┌──
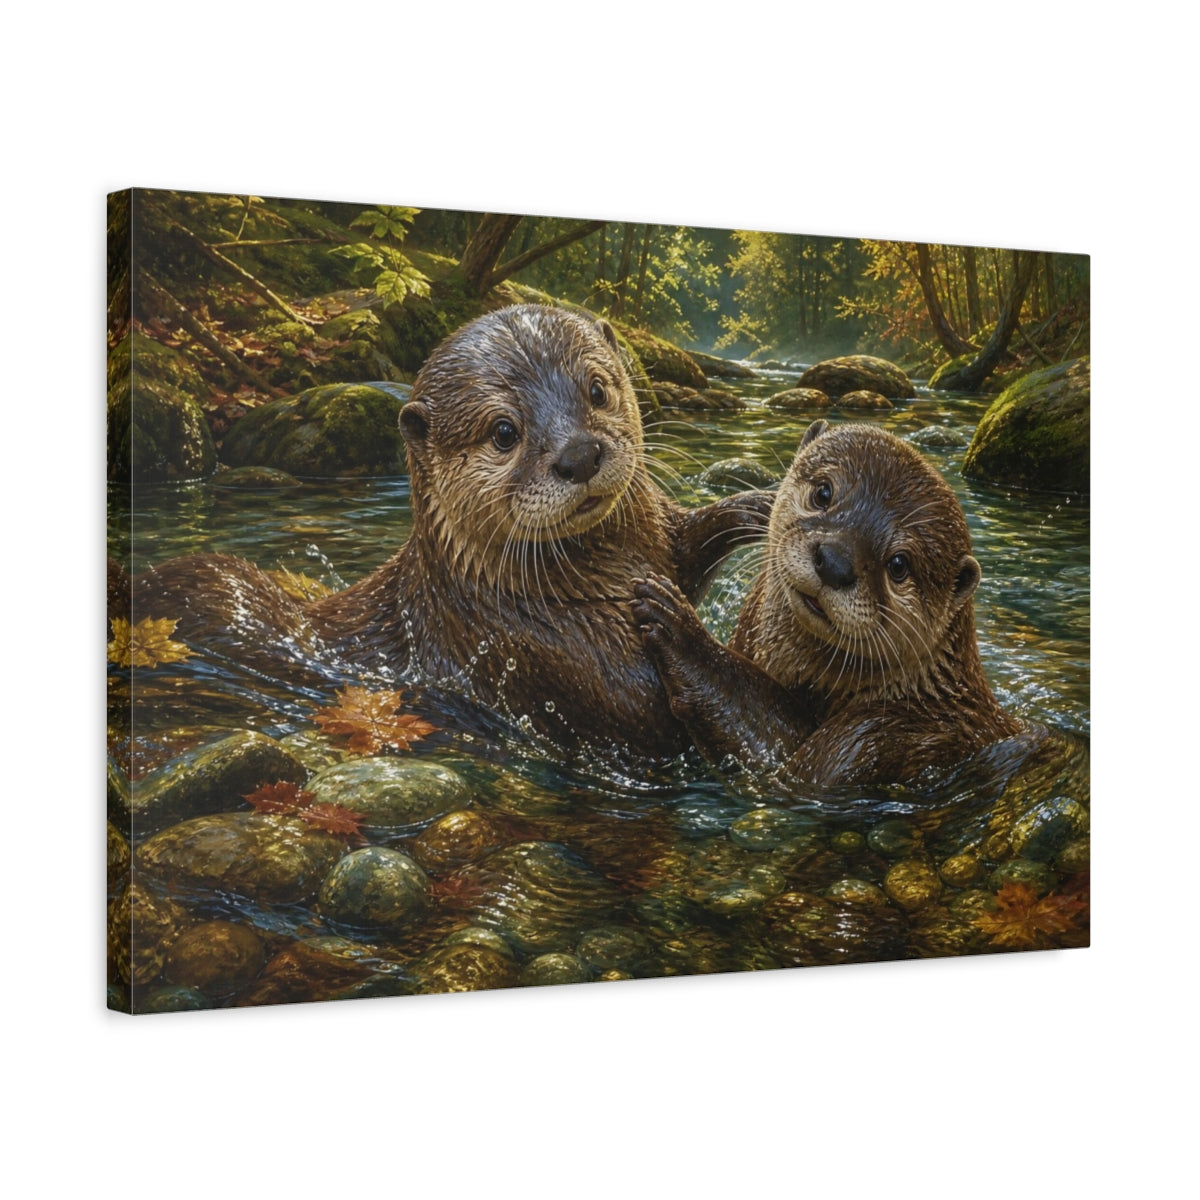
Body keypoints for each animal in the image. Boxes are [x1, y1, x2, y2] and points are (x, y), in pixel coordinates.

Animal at [133, 305, 771, 761]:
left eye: (596, 389)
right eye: (504, 431)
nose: (580, 455)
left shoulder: (658, 537)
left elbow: (690, 542)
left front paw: (760, 507)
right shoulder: (560, 665)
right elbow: (664, 716)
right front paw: (677, 629)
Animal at [631, 420, 1022, 787]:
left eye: (899, 565)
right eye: (823, 493)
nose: (835, 562)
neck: (920, 695)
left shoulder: (872, 740)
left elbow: (786, 757)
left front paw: (681, 632)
└──
=== EXERCISE REQUIREMENTS ===
Please return every line in the data that includes the string "right".

=== REPLY TO THE EXERCISE ===
right eye: (504, 431)
right shoulder: (560, 665)
right elbow: (664, 716)
right front paw: (677, 629)
right eye: (823, 493)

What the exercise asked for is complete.